Thursday, May 1, 2008

Day 4: Marissa Doyle on "Inspiration by Teacher"...



Today, Marissa Doyle, author of the historical young adult novel, Bewitching Season, talks about which teacher inspired her to become a writer. Take it away, Marissa...

The teacher who got me started writing was…

I think that it was actually one teacher and assignments given by two other teachers that helped make me a writer. Coincidentally, they were in grades 3, 5, and 7.

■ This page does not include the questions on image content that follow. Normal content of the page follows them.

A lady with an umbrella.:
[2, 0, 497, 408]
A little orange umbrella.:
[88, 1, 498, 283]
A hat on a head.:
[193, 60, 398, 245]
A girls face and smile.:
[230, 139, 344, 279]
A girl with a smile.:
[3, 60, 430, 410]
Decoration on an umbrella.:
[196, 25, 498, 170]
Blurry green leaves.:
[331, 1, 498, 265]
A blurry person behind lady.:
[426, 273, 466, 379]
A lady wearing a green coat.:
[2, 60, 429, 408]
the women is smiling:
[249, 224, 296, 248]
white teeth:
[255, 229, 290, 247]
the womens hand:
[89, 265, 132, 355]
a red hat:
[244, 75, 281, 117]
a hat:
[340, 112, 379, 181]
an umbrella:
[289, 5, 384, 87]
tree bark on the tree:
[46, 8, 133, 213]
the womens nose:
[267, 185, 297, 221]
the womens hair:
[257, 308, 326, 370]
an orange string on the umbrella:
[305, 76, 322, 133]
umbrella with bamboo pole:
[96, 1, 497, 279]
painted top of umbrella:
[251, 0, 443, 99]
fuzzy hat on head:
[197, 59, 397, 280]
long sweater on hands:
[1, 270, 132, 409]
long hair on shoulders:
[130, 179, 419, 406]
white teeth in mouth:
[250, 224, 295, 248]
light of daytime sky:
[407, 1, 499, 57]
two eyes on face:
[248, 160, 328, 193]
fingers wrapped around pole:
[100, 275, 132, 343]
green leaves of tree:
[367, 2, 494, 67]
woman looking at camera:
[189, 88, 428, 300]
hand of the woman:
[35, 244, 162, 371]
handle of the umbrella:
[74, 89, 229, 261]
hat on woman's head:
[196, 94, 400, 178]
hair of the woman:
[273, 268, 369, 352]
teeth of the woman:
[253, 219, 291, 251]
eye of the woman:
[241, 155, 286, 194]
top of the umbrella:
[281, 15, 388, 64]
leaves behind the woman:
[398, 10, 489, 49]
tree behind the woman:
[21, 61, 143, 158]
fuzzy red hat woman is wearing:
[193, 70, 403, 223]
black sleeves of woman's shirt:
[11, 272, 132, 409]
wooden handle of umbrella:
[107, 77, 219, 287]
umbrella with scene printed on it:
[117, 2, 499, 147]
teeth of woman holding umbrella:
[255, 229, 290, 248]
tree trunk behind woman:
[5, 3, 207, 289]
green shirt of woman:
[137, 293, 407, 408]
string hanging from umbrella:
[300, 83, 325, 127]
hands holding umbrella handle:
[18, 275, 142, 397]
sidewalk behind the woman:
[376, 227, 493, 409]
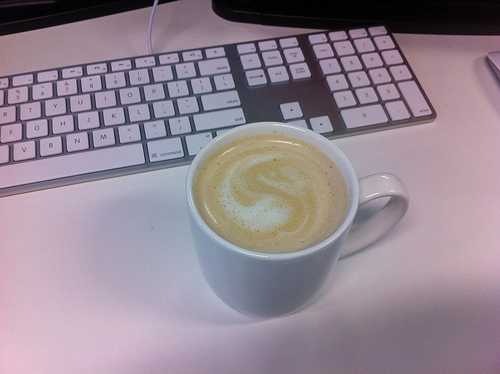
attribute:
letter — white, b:
[45, 139, 55, 155]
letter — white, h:
[55, 114, 66, 131]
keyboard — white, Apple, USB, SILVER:
[1, 24, 436, 199]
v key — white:
[10, 139, 39, 164]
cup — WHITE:
[183, 119, 407, 301]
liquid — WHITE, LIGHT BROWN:
[194, 129, 346, 250]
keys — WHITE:
[4, 22, 434, 191]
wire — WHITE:
[144, 6, 160, 50]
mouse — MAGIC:
[479, 54, 485, 62]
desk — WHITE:
[17, 8, 484, 358]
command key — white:
[144, 133, 184, 164]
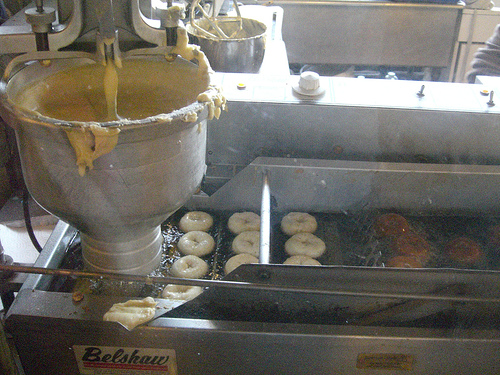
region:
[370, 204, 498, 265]
The donuts that are fried.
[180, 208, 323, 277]
The donuts that are not fried.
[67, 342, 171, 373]
The name of the machine is belshaw.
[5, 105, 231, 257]
The silver mixing bowl.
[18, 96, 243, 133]
The batter in the mixing bowl.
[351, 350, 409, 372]
The yellow sticker on the machine.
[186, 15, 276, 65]
The mixing bowl in the background.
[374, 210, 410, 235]
This is a doughnut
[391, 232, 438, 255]
This is a doughnut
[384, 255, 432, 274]
This is a doughnut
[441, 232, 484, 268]
This is a doughnut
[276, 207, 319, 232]
A raw doughnut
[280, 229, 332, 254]
A raw doughnut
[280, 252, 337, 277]
A raw doughnut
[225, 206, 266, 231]
A raw doughnut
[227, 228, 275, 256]
A raw doughnut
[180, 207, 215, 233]
White doughnut in the fryer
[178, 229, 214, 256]
White doughnut in the fryer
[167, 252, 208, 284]
White doughnut in the fryer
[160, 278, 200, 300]
White doughnut in the fryer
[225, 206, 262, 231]
White doughnut in the fryer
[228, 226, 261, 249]
White doughnut in the fryer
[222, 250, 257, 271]
White doughnut in the fryer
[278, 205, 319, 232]
White doughnut in the fryer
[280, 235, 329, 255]
White doughnut in the fryer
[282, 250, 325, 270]
White doughnut in the fryer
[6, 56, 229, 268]
this is a dough mixer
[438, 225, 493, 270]
the doughnut is in the oven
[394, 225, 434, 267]
the doughnut is in the oven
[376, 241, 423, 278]
the doughnut is in the oven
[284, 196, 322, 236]
the doughnut is in the oven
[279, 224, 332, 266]
the doughnut is in the oven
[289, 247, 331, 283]
the doughnut is in the oven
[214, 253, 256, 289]
the doughnut is in the oven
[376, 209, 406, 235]
doughnut frying in oil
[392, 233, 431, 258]
doughnut frying in oil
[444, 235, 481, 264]
doughnut frying in oil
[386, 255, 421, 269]
doughnut frying in oil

In third grade my teacher, Miss Billington, was very happy to let us go to the bookshelf and read when we’d finished our classwork…but she also liked us to do projects about the books we read when we were done reading them. I cut my hands into ribbons carving a dugout canoe from a hideous bright gold bar of Dial soap after reading a book about Pocahontas, so it was with great relief that at Halloween we were given the option to write and illustrate a spooky story. My illustrations were (and still are) limited to stick figures…but I had a great time writing about a little girl named Geraldine who didn’t believe in Halloween and who ended up being sacrificed to the Halloween God for her impiety by an outraged group of witches, ghosts, and vampires. I’ve since come to prefer happier endings, but I still remember how exciting it was to create that story.

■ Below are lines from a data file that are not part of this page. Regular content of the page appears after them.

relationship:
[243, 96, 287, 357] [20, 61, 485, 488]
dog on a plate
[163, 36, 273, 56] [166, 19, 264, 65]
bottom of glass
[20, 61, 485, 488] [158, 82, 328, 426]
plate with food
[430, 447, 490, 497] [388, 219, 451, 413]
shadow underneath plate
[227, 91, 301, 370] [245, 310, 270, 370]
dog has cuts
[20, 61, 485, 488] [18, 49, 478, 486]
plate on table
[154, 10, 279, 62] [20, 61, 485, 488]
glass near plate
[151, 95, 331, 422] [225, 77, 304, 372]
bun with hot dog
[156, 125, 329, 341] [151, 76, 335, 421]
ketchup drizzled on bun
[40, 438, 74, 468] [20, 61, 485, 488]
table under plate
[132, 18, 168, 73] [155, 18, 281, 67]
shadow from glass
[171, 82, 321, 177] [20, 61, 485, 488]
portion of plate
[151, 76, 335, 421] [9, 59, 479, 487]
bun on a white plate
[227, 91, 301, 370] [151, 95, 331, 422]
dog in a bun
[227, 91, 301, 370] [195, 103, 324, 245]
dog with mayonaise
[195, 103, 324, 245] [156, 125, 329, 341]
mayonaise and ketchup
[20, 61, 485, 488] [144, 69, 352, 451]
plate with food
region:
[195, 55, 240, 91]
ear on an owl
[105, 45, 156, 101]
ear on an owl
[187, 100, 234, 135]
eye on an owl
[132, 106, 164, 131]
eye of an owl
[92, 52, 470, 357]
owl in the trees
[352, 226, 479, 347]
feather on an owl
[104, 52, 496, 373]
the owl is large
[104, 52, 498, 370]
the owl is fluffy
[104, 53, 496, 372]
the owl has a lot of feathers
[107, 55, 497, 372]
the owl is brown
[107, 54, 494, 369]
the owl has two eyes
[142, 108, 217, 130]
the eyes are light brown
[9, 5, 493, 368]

In seventh grade I discovered the usefulness of writing prompts when my English teacher Mrs. LaBelle sent around little bags of words in strict order (adjective-adjective-noun-verb-adverb-adverbial phrase) that we had to pull one word out of, then write a paragraph or story based on the sentence we formed. Almost miraculously, my sentence read, “Several confused stewardesses fell bitterly without stopping”. No, I didn’t peek when I pulled my words…and darn, I had fun with that topic sentence.

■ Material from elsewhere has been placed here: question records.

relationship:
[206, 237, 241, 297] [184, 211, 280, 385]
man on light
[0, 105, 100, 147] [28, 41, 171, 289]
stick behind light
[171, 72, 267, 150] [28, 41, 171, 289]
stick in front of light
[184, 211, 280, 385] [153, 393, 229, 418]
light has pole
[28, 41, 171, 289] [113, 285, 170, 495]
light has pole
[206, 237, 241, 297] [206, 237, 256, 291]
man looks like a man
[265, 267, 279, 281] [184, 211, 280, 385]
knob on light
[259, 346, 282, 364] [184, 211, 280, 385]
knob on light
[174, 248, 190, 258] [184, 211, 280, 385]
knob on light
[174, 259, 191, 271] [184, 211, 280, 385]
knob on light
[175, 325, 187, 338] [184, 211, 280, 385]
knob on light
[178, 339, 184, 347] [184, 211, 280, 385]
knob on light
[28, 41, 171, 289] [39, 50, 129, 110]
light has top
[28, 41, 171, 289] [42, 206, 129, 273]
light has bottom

But my fifth grade Language Arts teacher, Mr. Souza, gave me the most valuable writing gifts of all--those of discipline and craft. He assigned us projects that involved A LOT of writing--chapter summaries (I wrote a summary of every single chapter of Little Women, all fifty-odd of them), informational paragraphs culled from reading the classroom encyclopedia, or our own original stories and opinion pieces. By the end of that year, we'd each written a couple hundred one or two paragraph essays. You’d better believe I learned grammar and usage…and how to sit my backside in a chair and just write.

Thanks, you three.

1 comment:

Barrie said...

For me, it was my grade five teacher and English high school teacher. Something about that fifth grade, eh? :) Great post, Marissa!